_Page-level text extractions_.
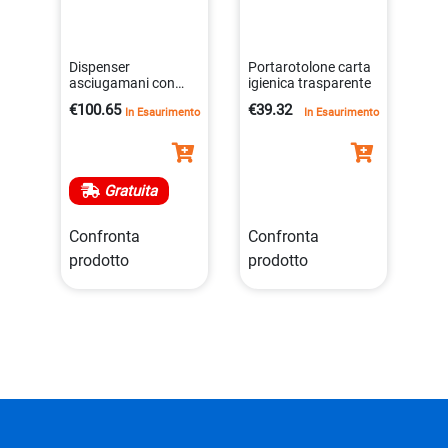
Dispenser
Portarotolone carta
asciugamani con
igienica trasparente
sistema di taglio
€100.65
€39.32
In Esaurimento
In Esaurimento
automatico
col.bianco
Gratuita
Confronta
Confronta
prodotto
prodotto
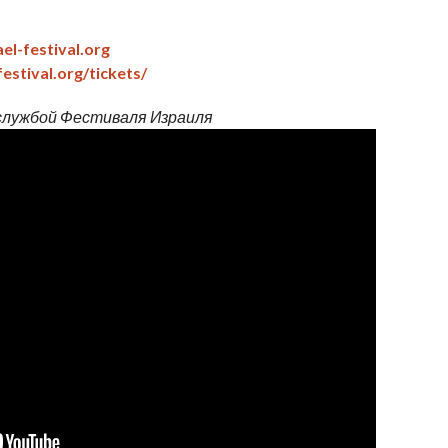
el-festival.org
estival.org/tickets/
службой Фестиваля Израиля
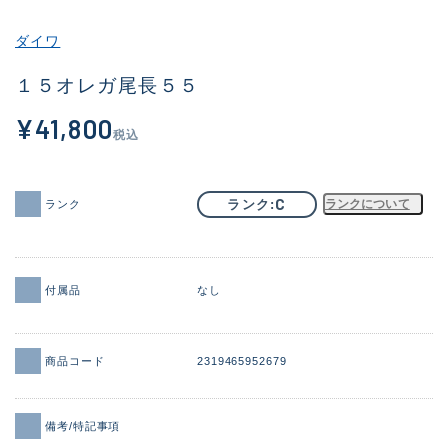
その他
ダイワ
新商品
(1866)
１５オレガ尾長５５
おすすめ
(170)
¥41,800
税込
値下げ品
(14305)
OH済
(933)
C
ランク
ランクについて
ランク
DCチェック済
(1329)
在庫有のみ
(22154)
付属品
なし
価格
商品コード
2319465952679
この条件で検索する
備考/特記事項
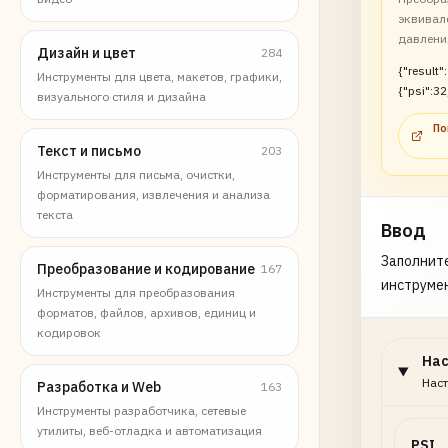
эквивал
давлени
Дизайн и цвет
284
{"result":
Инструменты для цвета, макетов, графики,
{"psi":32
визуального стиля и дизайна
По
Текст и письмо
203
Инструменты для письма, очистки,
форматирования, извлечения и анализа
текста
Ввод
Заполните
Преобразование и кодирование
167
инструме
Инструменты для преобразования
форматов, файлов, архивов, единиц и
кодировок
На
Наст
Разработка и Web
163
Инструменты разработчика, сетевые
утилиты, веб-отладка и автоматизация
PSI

_Written task_.
Output all of the data above exactly; no pictures should appear.

_Output of the exercise_.
Dispenser
Portarotolone carta
asciugamani con
igienica trasparente
sistema di taglio
€100.65
€39.32
In Esaurimento
In Esaurimento
automatico
col.bianco
Gratuita
Confronta
Confronta
prodotto
prodotto
el-festival.org
estival.org/tickets/
службой Фестиваля Израиля
その他
ダイワ
新商品
(1866)
１５オレガ尾長５５
おすすめ
(170)
¥41,800
税込
値下げ品
(14305)
OH済
(933)
C
ランク
ランクについて
ランク
DCチェック済
(1329)
在庫有のみ
(22154)
付属品
なし
価格
商品コード
2319465952679
この条件で検索する
備考/特記事項
эквивал
давлени
Дизайн и цвет
284
{"result":
Инструменты для цвета, макетов, графики,
{"psi":32
визуального стиля и дизайна
По
Текст и письмо
203
Инструменты для письма, очистки,
форматирования, извлечения и анализа
текста
Ввод
Заполните
Преобразование и кодирование
167
инструме
Инструменты для преобразования
форматов, файлов, архивов, единиц и
кодировок
На
Наст
Разработка и Web
163
Инструменты разработчика, сетевые
утилиты, веб-отладка и автоматизация
PSI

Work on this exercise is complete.